▸ Your objective
Using the records below, write out again exactly the lines that begin at the line containing "Communicatie" and end at the line containing "Bereits in der 10.", and no other lines.

(Collected data)

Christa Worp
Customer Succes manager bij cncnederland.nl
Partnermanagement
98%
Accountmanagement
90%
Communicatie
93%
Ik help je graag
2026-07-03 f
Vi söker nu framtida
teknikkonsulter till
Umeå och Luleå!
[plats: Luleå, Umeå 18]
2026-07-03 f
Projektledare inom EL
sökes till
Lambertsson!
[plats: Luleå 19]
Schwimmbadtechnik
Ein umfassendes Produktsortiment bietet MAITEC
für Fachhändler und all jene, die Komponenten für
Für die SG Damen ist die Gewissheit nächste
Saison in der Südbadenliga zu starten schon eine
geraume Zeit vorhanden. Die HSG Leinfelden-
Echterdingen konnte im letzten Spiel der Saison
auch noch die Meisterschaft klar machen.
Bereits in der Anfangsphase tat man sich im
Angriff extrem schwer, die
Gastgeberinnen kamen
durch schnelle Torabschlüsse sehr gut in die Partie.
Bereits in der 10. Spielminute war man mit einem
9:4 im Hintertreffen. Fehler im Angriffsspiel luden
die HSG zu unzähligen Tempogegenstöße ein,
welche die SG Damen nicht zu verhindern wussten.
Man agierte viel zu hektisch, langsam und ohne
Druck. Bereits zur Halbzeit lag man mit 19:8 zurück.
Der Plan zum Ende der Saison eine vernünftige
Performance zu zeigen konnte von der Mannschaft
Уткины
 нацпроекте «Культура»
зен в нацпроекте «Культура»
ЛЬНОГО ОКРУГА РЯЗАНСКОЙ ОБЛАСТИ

▸ Solution
Communicatie
93%
Ik help je graag
2026-07-03 f
Vi söker nu framtida
teknikkonsulter till
Umeå och Luleå!
[plats: Luleå, Umeå 18]
2026-07-03 f
Projektledare inom EL
sökes till
Lambertsson!
[plats: Luleå 19]
Schwimmbadtechnik
Ein umfassendes Produktsortiment bietet MAITEC
für Fachhändler und all jene, die Komponenten für
Für die SG Damen ist die Gewissheit nächste
Saison in der Südbadenliga zu starten schon eine
geraume Zeit vorhanden. Die HSG Leinfelden-
Echterdingen konnte im letzten Spiel der Saison
auch noch die Meisterschaft klar machen.
Bereits in der Anfangsphase tat man sich im
Angriff extrem schwer, die
Gastgeberinnen kamen
durch schnelle Torabschlüsse sehr gut in die Partie.
Bereits in der 10. Spielminute war man mit einem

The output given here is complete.